Tips for horsehair plaster demolition
If the problem in your horsehair plaster wall is much worse than you anticipated, then you may have to remove the. If you do, utilize these useful tips:
Make sure all the circuits in your home are turned off. You’ll also want to let every member of your household know you’re turning the circuits off.
Use a quality voltage tester to check switches and outlets.
An angle grinder works much better than a knife for removing large pieces of lath.
Be sure to protect your floor with a canvas or a blanket.
Before you start to remove the lath, clean up the plaster from the ground. When you have a mixed pile of lath and plaster, it’s more difficult to pick up.
Lath can be easily torn off with a prybar.
Priming and painting over your newly plastered wall
Once you have given your newly plastered walls several days to cure fully, you can start the priming and painting process. However, make sure you inspect your surface for any imperfections first. If everything looks good, then you can move forward.
- Go to your local home improvement store and get pigmented shellac. This solution comes in a can, so get as much as you need to cover the wall.
- Paint the surface with the pigmented shellac using a brush with soft bristles. This solution will reduce any moisture damage caused by the patching plaster. This solution also serves as a very effective primer. That’s why you want to make sure you apply it to any area you’ll be painting.
- Apply your choice of latex paint. Apply as many coats as it takes to cover the surface fully. Darker colors will require fewer coats than lighters shades like while, baby blue, and yellow. It’s also important to note that glossier paints tend to show imperfections a lot more than non-glossy paints.
- After you have applied as many layers as needed to your wall, let the surface dry for a few days. Once dry, wipe the surface down with a soft rag. Your surface is now complete.

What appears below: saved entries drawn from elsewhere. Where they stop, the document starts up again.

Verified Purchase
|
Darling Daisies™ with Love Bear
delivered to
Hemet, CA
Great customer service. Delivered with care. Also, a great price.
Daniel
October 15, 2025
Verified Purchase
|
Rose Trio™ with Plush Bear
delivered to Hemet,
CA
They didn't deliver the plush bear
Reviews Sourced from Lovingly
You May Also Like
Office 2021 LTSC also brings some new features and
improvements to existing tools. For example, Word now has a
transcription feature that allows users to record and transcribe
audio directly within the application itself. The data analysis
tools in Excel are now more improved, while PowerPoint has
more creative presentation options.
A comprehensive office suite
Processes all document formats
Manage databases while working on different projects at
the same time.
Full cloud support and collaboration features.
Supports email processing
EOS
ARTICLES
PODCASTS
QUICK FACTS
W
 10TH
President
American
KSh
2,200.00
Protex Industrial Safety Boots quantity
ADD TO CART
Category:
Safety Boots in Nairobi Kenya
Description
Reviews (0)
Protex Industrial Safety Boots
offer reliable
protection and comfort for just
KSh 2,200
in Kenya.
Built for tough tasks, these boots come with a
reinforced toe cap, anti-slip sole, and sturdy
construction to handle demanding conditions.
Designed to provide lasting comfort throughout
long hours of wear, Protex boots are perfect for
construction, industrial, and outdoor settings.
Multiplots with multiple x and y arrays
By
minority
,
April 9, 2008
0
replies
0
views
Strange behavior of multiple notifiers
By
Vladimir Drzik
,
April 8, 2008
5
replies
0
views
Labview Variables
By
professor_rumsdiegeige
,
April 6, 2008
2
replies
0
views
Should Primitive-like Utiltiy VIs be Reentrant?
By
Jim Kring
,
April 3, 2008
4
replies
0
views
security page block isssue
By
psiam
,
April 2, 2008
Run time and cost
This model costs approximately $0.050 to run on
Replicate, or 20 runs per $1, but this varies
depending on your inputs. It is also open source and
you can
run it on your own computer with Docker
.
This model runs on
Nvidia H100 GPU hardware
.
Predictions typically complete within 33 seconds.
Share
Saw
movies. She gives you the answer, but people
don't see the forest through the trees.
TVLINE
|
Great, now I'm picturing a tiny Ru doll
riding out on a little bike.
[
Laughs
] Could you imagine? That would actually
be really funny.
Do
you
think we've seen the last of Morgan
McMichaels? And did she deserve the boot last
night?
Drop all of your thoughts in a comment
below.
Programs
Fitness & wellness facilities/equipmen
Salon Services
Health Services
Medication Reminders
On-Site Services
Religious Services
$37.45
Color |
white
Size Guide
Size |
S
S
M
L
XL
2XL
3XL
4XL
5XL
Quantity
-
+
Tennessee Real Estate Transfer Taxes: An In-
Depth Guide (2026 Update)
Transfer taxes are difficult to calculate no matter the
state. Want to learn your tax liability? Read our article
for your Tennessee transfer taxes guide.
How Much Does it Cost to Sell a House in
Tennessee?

Horsehair plaster and asbestos
Many builders over the years have mixed in asbestos into their plaster for several reasons. Why? First, asbestos helps make your plaster stronger, more sound absorbent, and fire-resistant too. Popcorn ceilings were the most popular form of asbestos in plaster.
Popcorn plaster was popular because it was very simple to apply, it was inexpensive, and it could be applied very fast. In addition to all of this, asbestos in plaster also made the plaster cover stains and imperfections in the wall that much better. Unfortunately, it was later discovered that asbestos could cause health problems and damage to our environment.
Although asbestos can be found in horsehair plaster, most of the time horsehair plaster doesn’t contain asbestos.
In fact, many professionals say that if the plaster on your walls has a lack of dark horsehair fibers, there’s a good chance the plaster may be contaminated with asbestos. Asbestos tends to be light-colored fibers. It’s the light-colored fibers you want to look out for.
If you think your walls may be contaminated with asbestos, it’s best to have them tested. The EPA gives advice every homeowner should heed. They say that if you’re in doubt, always treat the plaster surfaces as if they are contaminated with asbestos and have them sampled and analyzed by a trained professional. It’s for your own best interest.